= "We Ain't What We Was" =

1997 book by Frederick M. Wirt

"We Ain't What We Was": Civil Rights in the New South is a 1997 non-fiction book by Frederick M. Wirt, published by Duke University Press.

The book is how Panola County, Mississippi's situation changed after laws protecting African-Americans' rights were enacted.

The title is taken from a common phrase among African-American residents of Panola County which highlights how their situation had improved.

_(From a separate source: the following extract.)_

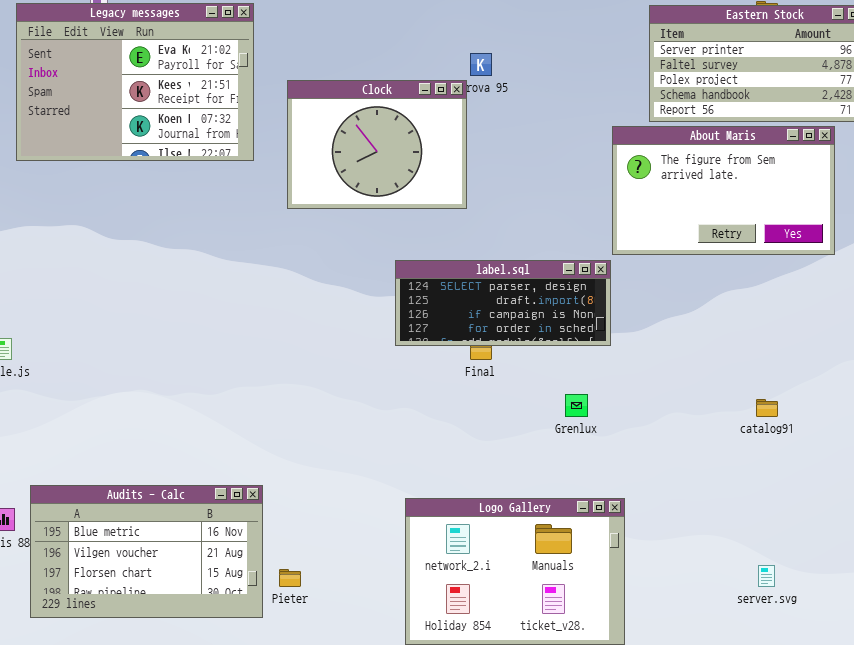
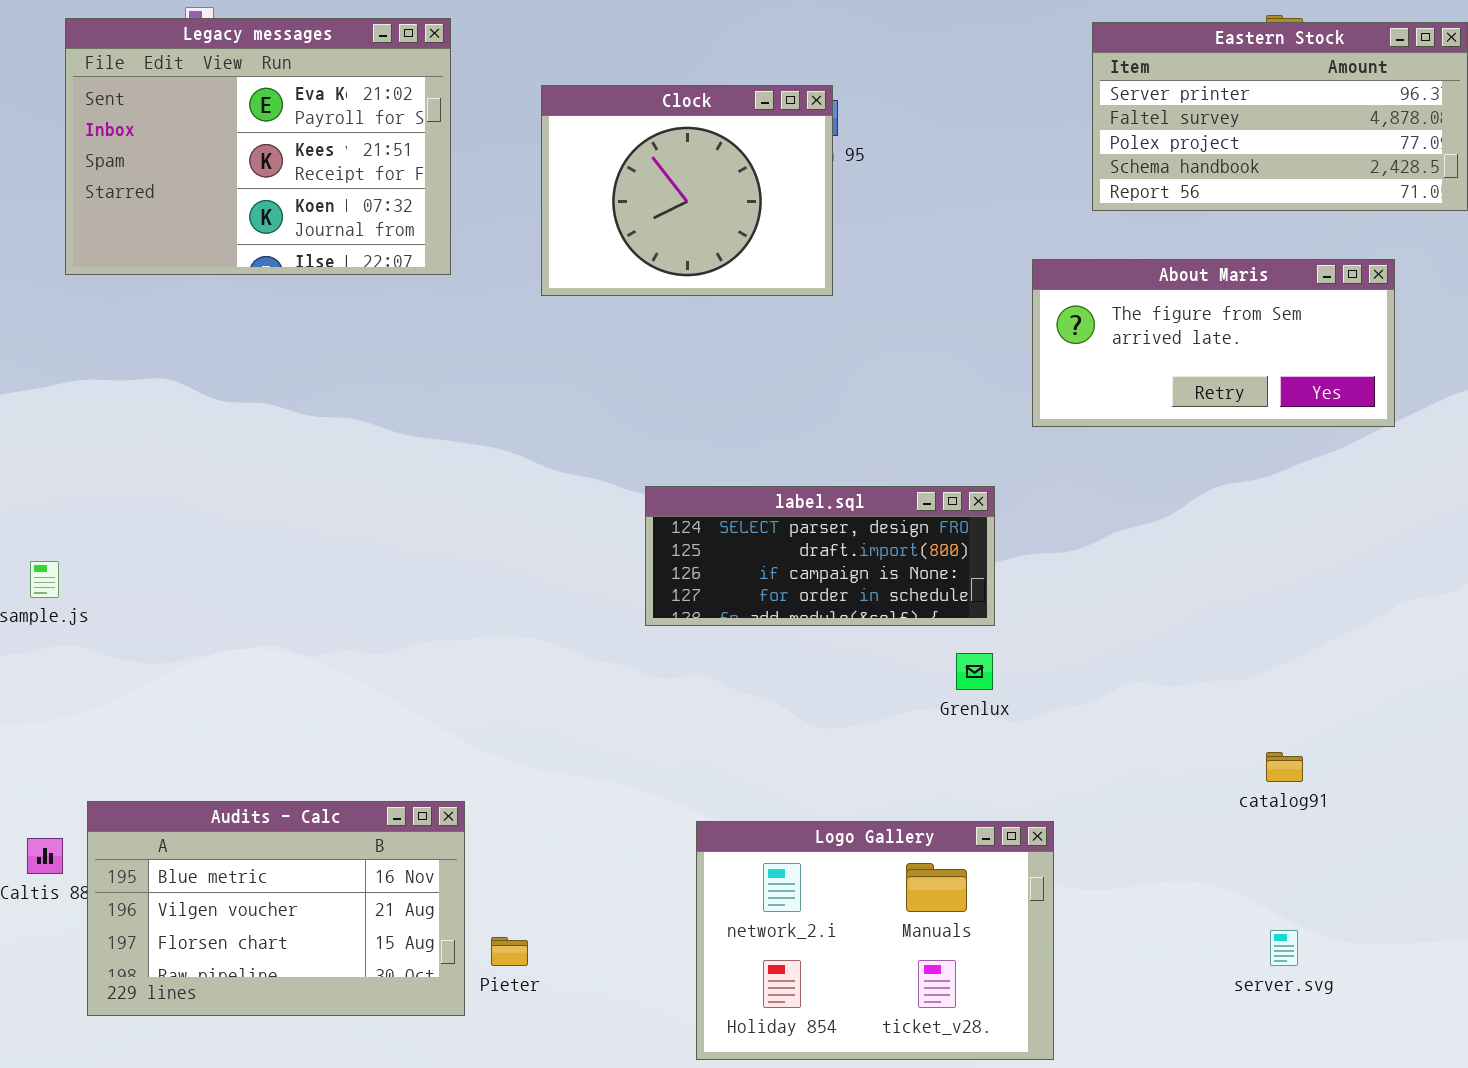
Clock: [287,80,467,209] -> [541,85,833,296], moved
About Maris: [612,126,835,255] -> [1032,259,1395,427], resized
label.sql: [395,260,611,346] -> [645,486,995,626], moved
catalog91: [756,399,778,417] -> [1266,752,1303,782], moved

Anne Permaloff of Auburn University stated that the book considers Panola County to be "a metaphor for change throughout the South."

==Background==
This book is a continuation of Wirt's previous book, The Politics of Southern Equality, published in 1970.

==Contents==
Wirt's book argued that while African-Americans gained more rights, integration did not occur culturally, and so black and white residents continued to have race-segregated religious practices and friendships.

==Reception==
Richard L. Engstrom of the University of New Orleans felt that the book is the strongest with analyzing the economic and educational changes, while the political coverage was "weaker".

Glenn Feldman of the University of Alabama at Birmingham described the book as "interesting and useful", as well as "valuable".

Permaloff argued that the book "is fascinating and makes the book worthwhile reading" due to the content about Panola County, although she felt that the book did not "adequately document southern-wide interpretations".